O aumento da IPTU gerou uma longa briga judicial, que foi parar no STF (Supremo Tribunal Federal), e só foi solucionada em novembro do ano passado, quando a Justiça decidiu que o reajuste era legal.

Por que isso é importante?

O direito à moradia é um dos direitos sociais previstos pelo artigo 6º da Constituição Federal de 1988. Ele tem esse status desde a Emenda Constitucional 26, de 14 de fevereiro de 2000 (governo Fernando Henrique Cardoso).
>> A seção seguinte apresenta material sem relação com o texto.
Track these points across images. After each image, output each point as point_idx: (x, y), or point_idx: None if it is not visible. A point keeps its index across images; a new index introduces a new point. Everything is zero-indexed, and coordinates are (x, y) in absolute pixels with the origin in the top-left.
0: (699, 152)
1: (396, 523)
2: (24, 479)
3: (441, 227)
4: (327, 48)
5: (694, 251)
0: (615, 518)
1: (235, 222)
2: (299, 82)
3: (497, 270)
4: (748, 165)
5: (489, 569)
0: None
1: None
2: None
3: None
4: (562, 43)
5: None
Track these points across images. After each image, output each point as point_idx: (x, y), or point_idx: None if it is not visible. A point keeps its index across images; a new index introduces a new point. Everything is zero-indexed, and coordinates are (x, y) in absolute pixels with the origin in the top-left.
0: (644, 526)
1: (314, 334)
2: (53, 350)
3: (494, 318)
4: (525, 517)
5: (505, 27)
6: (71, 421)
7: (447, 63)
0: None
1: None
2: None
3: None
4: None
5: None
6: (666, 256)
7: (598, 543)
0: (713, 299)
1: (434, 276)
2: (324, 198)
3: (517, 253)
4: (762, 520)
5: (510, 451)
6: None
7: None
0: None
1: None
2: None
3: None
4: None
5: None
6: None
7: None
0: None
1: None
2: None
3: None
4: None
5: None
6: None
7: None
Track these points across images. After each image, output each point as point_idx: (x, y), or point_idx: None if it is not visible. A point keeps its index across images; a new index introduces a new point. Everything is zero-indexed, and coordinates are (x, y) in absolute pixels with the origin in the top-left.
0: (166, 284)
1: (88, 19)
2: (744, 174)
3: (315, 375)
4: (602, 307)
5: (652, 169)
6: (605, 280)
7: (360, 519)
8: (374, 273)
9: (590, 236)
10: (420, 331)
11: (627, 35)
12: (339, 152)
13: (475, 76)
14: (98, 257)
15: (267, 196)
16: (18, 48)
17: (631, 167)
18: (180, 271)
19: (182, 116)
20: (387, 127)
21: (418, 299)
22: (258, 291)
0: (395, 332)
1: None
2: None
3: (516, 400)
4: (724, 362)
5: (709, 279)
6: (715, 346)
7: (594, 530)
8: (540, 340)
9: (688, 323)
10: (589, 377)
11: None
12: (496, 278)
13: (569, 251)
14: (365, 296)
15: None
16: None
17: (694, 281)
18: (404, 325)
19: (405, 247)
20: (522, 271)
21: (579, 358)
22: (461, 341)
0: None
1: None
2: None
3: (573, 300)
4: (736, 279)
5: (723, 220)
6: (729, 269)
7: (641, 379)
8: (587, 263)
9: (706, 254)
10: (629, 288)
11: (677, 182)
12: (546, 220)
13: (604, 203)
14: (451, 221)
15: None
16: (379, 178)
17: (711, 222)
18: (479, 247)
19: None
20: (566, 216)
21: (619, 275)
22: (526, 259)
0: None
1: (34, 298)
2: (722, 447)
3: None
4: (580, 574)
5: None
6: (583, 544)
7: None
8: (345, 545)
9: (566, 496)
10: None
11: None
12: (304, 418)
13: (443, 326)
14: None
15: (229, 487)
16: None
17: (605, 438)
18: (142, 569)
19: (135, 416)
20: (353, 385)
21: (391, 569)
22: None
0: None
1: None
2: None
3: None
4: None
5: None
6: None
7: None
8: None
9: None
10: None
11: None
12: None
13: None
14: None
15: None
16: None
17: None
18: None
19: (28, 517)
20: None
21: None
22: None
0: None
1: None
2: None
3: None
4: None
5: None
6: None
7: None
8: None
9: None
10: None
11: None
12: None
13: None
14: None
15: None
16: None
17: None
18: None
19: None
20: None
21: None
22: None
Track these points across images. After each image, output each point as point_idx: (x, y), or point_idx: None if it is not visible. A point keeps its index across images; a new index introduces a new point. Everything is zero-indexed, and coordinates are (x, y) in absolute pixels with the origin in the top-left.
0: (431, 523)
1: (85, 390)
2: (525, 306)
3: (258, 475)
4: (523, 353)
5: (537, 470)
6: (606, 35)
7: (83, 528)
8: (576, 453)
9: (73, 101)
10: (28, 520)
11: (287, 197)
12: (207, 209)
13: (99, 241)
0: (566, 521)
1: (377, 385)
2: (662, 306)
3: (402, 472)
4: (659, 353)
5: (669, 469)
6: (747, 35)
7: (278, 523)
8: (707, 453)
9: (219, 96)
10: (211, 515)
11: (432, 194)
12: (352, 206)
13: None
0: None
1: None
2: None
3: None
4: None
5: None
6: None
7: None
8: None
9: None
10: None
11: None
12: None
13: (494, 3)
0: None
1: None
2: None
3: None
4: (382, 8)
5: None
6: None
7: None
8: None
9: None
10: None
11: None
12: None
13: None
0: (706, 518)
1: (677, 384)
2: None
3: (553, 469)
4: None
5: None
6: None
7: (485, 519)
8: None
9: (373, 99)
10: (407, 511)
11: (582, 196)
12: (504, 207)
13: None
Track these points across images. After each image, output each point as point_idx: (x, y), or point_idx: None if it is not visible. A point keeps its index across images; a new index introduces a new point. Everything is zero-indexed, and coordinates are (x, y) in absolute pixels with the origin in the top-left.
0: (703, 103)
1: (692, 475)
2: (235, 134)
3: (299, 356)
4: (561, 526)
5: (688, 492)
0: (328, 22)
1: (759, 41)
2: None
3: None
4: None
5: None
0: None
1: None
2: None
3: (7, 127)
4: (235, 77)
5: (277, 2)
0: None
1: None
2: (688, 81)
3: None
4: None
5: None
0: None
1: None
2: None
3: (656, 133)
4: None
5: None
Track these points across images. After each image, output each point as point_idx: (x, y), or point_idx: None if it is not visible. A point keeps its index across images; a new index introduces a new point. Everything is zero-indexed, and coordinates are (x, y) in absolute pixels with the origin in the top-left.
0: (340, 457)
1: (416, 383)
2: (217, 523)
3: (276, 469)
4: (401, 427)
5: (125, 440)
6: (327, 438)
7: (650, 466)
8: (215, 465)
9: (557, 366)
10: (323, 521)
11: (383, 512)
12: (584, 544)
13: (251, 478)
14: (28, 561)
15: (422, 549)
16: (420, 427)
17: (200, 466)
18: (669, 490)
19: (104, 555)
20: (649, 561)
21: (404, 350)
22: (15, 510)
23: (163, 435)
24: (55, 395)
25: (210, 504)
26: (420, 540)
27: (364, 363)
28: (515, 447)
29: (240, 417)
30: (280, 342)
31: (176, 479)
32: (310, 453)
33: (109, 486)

O artigo 23, inciso IX, também da Constituição, diz que é da competência comum da União, dos Estados, do Distrito Federal e dos Municípios “promover programas de construção de moradias e a melhoria das condições habitacionais e de saneamento básico”.

Já a Lei Orgânica do Município de São Paulo prevê, em seu artigo 7º, que “é dever do Poder Municipal assegurar a todos (…) dignas condições de moradia”. Outros dispositivos dessa mesma lei também protegem o exercício desse direito.

Esforços não diminuíram, diz secretaria

A Secretaria Municipal da Habitação disse em nota que “os esforços para a desapropriação de áreas não diminuíram”. Segundo a pasta, “a prospecção de terrenos é a base da produção habitacional, urbanização de assentamentos precários e processos de regularização fundiária”.

A secretaria informou que há situações que podem inviabilizar um processo de desapropriação, como “a constatação de que o terreno é contaminado, e a questão orçamentária, que trabalha com previsão de orçamento que é adequada à realidade durante o exercício daquele ano”.

A pasta disse, ainda, que prevê um investimento de R$ 120 milhões com desapropriações de prédios e terrenos neste ano.